DONAL O’DONOGHUE, RTE Guide

‘Hunt is a breathtaking writer and her story of Irene O’Brien, a poor little black girl from the South who finds triumph and tragedy in Hollywood, is stunningly well told … a wonderfully vivid, imaginative, memorable book.’

MADELEINE KEANE, Image

For Alan

‘And her joy was nearly like sorrow.’

JOHN STEINBECK

The Grapes of Wrath


Los Angeles. 6 September 1965. Sweltering.

There’s a dull stench. I think it’s the garbage. But it’s me.

The sun feels hot. Is it afternoon? No birds sing.

Why can I hear but not see?

The two ambulance men mistake me for dead.

The one popping chewing gum jabs my right nipple. ‘This can’t be the Irene O’Brien,’ he says. ‘Irene’s got bigger titties.’

I try to scream but nothing comes out.

The gum chewer coughs. ‘Wouldn’t no movie star be livin’ here.’

Tell me about it. Thanks to bankruptcy, my puny, one-bedroom apartment was on the wrong side of Sunset.

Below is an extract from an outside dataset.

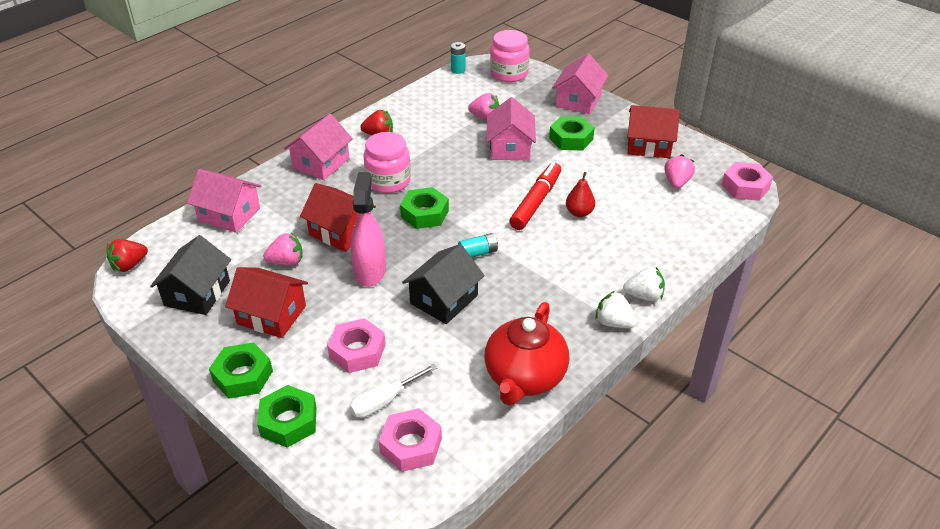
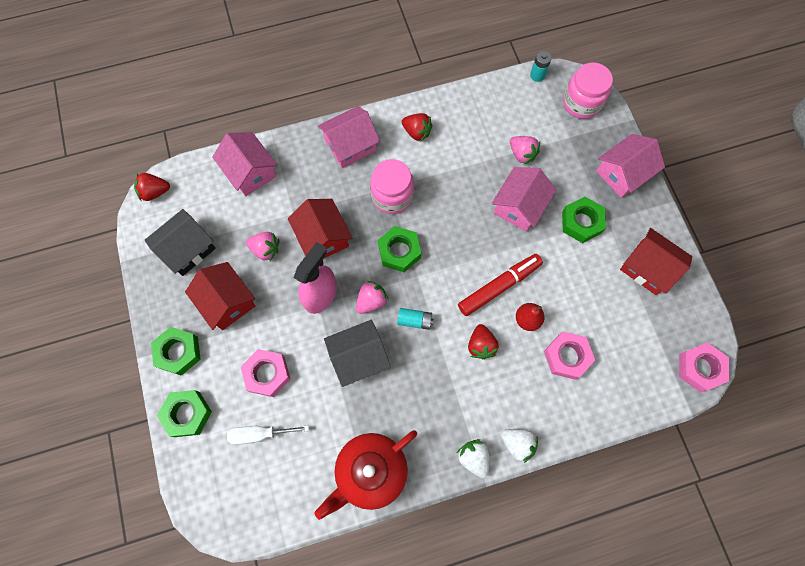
camera: 30 degrees right, 30 degrees up
(411, 445) = (255, 486): pink nut -> pink nut (567, 356)
(553, 245) = (481, 345): none -> red strawberry
(676, 182) = (639, 329): pink strawberry -> pink strawberry (371, 301)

‘Let’s dump her at the hospital and drop by the Fat Burger.’

‘This here’s a morgue job,’ says the one with the deep voice.

‘Where’s the body bag?’

‘You left it downstairs. Throw a sheet over her. Fuck rules.’

I imagine that I am lying face up. But a newspaper picture I later saw showed me curled on my side on the kitchen floor. Stark naked. Which had never been my style. I always sleep in nightgowns and had put one on the night of 5 September before crawling into bed with a nightcap.

The gum chewer says, ‘Spooky that her hair’s all over the floor.’

I try to scream again but can’t get my lips to move.

‘Irene O’Brien. She was a credit to the race till she started fucking honkies.’

‘Shit … you ain’t had nothing but white pussy since I known you. Grab the stretcher.’

‘Stub out that cigarette,’ says the deep voice. ‘You droppin’ ashes on her head.’

As they lift my body, a siren blares with the sound getting closer until it halts abruptly outside my building.

The gum chewer says, ‘Check the window. Ain’t no coincidence that two ambulances get called out to the same corner at the same time.’

‘Betcha Claudeen at the office double-booked again. See her butt in that tight skirt today? She can call out ten ambulances.’

Suddenly from down in the street there is loud raucous laughter. The gum chewer says, ‘That’s Bobby Lee out there clowning. Don’t nobody else laugh that loud… He’s on duty with tired-ass Charlie Adams.’